Toronto Blue Jays v Tampa Bay Rays
Toronto Blue Jays v Tampa Bay Rays | Julio Aguilar/GettyImages

It’s a funny thing about the New York Mets: they can make a blockbuster trade, land a superstar shortstop, watch him put up All-Star numbers, and still find a way to be left staring at the October party from the sidewalk. That’s where Andres Gimenez, once just a promising infield prospect, enters the chat with a statistic that Mets fans might wish didn’t exist.

While Francisco Lindor has delivered every ounce of star power promised, Gimenez has somehow logged more playoff games, first in Cleveland and now in Toronto, than Lindor has in Flushing. It’s not a knock on Lindor, who’s been worth every cheer, but rather a reminder of the bigger story. The Mets didn’t lose the trade. They just haven’t built a winning stage around their marquee actor.

More October for Andres Giménez highlights how the Mets fell short after the trade

The trade that sent Lindor and Carrasco to New York was supposed to be the Mets’ ticket to the next level. In January 2021, the deal included Ahmed Rosario, Andres Gimenez, and two minor league prospects.
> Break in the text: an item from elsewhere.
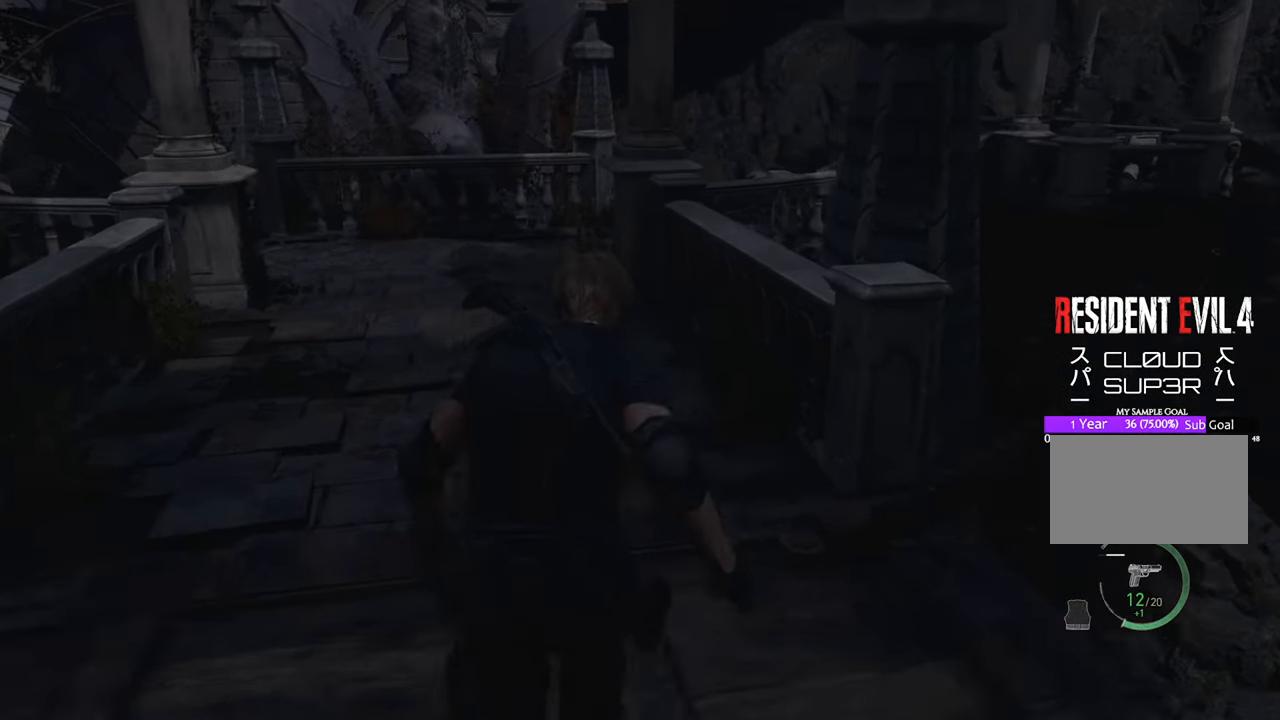
{"keys": ["w"], "mouse": [], "events": []}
The Mets didn’t just stop at acquiring Lindor—they followed up by signing him to a 10-year, $341 million contract, making it clear he wasn’t going anywhere soon. On paper, this was a franchise-defining move, a signal that the Mets were all-in on building around a true superstar.
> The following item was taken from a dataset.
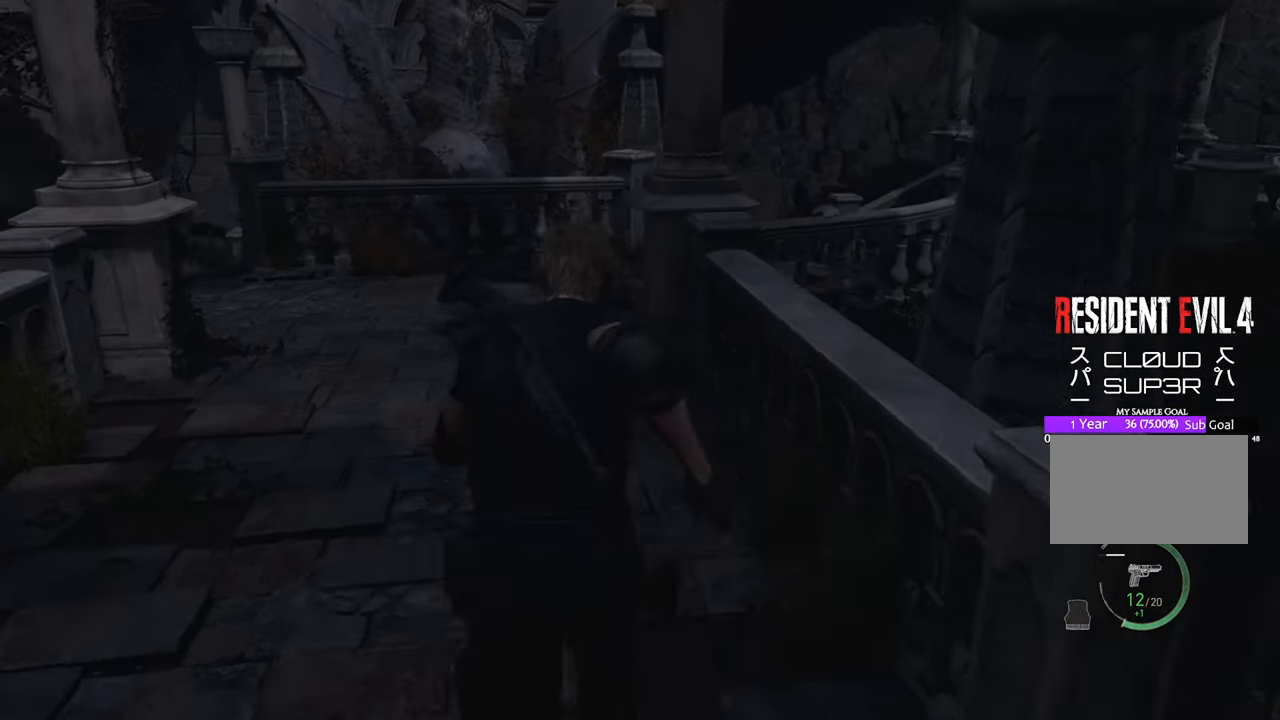
{"keys": ["w"], "mouse": [], "events": []}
And yet, the results since the trade tell a story that isn’t quite so clean. Gimenez, included in that very same deal, has appeared in 17 postseason games since leaving the Mets’ orbit—first with Cleveland and now he’s about to add on with Toronto, who is about to square off with the Yankees in the Division Series. Lindor, dazzling as he’s been in Flushing, has played in 16 playoff games in that same span. That tiny gap isn’t about who’s better or who deserves more credit; it’s a reminder that while the Mets won the trade hands down, they haven’t managed to construct a team that consistently delivers when it matters most.

It’s a subtle frustration for fans who expected Lindor’s arrival to usher in a string of October appearances. Instead, the Mets haven’t built a complete, consistently winning team around him. They made a quick exit in the 2022 Wild Card series and reached the NLCS in 2024, but missed the playoffs entirely in 2021, 2023, and again this year.
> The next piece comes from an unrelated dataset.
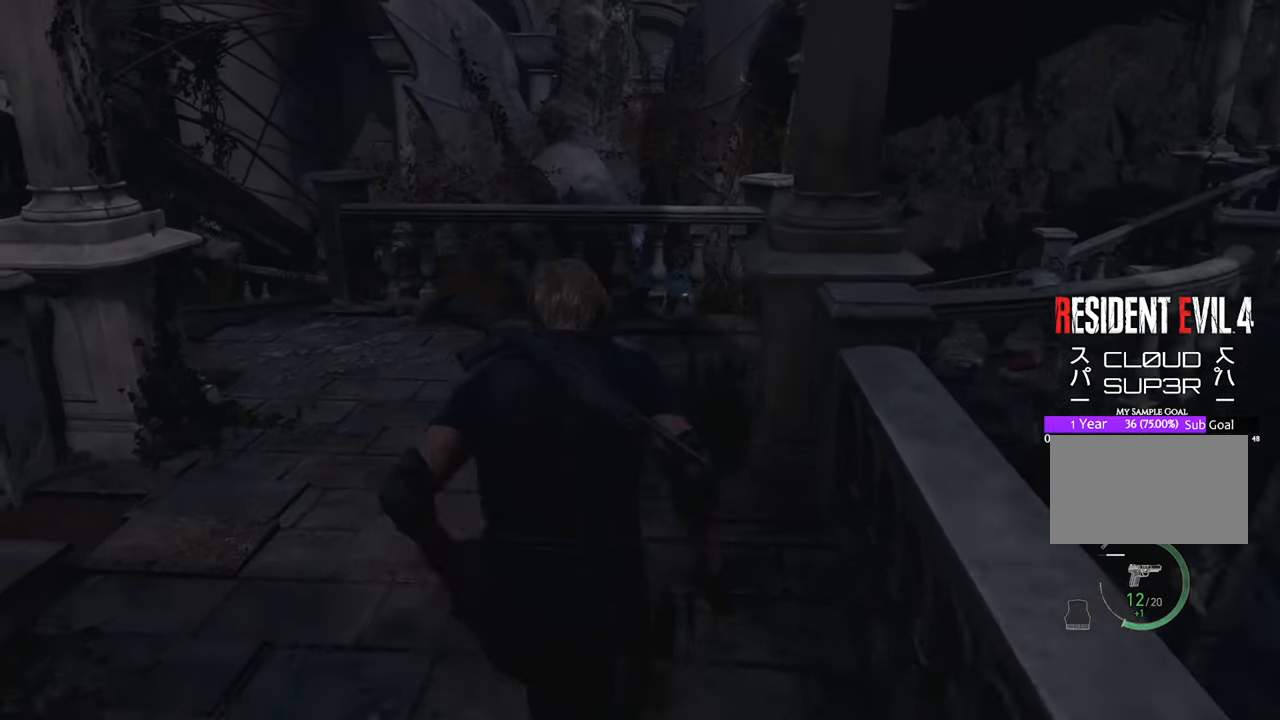
{"keys": ["w"], "mouse": [], "events": []}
Winning the trade doesn’t automatically mean postseason success. The Mets’ record since 2021 reflects that tension: flashes of brilliance but without the roster depth and construction needed to turn Lindor’s star power into sustained October runs.

In other words, the Mets’ headline move worked—it got them a superstar—but the building around him hasn’t. The stat line with Gimenez merely underscores it: the Mets may have the centerpiece, but the supporting cast is still a work in progress. And until that team construction catches up, Lindor’s brilliance can’t fully translate into the consistent postseason runs fans were promised.